DOCUMENT PASSAGE Start Marker

Since the pandemic shook our daily lives, retailers have had to drastically shift their investment priorities. Online stores, home shipping, and even free returns are things that consumers have become accustomed to and are now expected amenities.

With the convenience and simplicity that digital stores provide, one might think that it’s only a matter of time before brick-and-mortar goes the way of Blockbuster, but that couldn’t be further from the truth.
The Economist Intelligence Unit is predicting that brick-and-mortar sales will make up an astounding 85% of total retail sales in 2024.

Even kings of e-commerce like Amazon and eBay have invested significantly in brick-and-mortar, proving that physical locations are a solid option for modern online retailers. The most relevant example of this is Amazon’s acquisition of Whole Foods, alongside it’s foray into cashierless technology.

In 2024, physical retail will once again acquire strategic importance for retailers. In fact, the brick-and-mortar revolution is well underway; the comeback is on. With in-store experiences undergoing drastic shifts.

In this article, we’ll break down what brick-and-mortar means in the digital age, highlighting how physical stores are changing in order to adapt to the online-driven world of retail.

Read on and find out how integrated online and offline capabilities are enabling the rise of phygital stores.

What phygital stores are on the rise?

You would think that after retailers acclimated to the online-only context of the pandemic, consumers would no longer have a need for physical stores. After all, why leave the house when even the most outdated retailers have established a significant online presence?

What actually happened was the opposite of that: customers were tired of e-commerce, and they missed getting out of the house and shopping in person. But with so much investment having gone into the digital side of business, retailers weren’t just going to go back to business as usual. This was right about the time when Phygital stores began to rise.

‘Phygital’ is one of the fundamental principles of modern retail, which encompasses integrating physical and digital channels in creating integrated experiences. Integrating phygital experiences changes the dynamics of brick-and-mortar stores compared to e-commerce, helping them overcome some of the common barriers between them.

In fact, the two channels are more connected than you might think. According to a study published in the INFORMS journal, physical stores significantly influence consumer decisions and can impact online sales. The research reveals that the introduction of a new brick-and-mortar store can lead to a 29% increase in online sales within the corresponding region.

DOCUMENT PASSAGE End Marker
DATA SECTION Start Marker

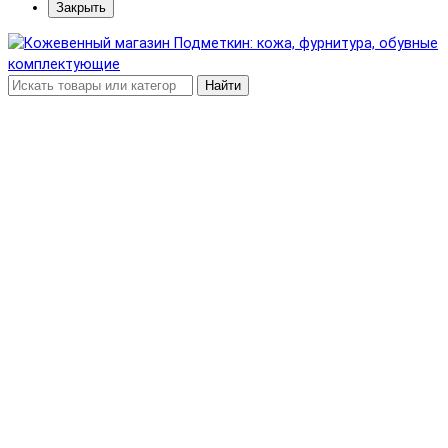
Закрыть
Найти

DATA SECTION End Marker

**WHAT THE TASK ASKS**
Copy the passage of the article on brick-and-mortar retail from "Even kings of" to "of phygital stores.".

**ANSWER FOR THIS EXERCISE**
Even kings of e-commerce like Amazon and eBay have invested significantly in brick-and-mortar, proving that physical locations are a solid option for modern online retailers. The most relevant example of this is Amazon’s acquisition of Whole Foods, alongside it’s foray into cashierless technology.

In 2024, physical retail will once again acquire strategic importance for retailers. In fact, the brick-and-mortar revolution is well underway; the comeback is on. With in-store experiences undergoing drastic shifts.

In this article, we’ll break down what brick-and-mortar means in the digital age, highlighting how physical stores are changing in order to adapt to the online-driven world of retail.

Read on and find out how integrated online and offline capabilities are enabling the rise of phygital stores.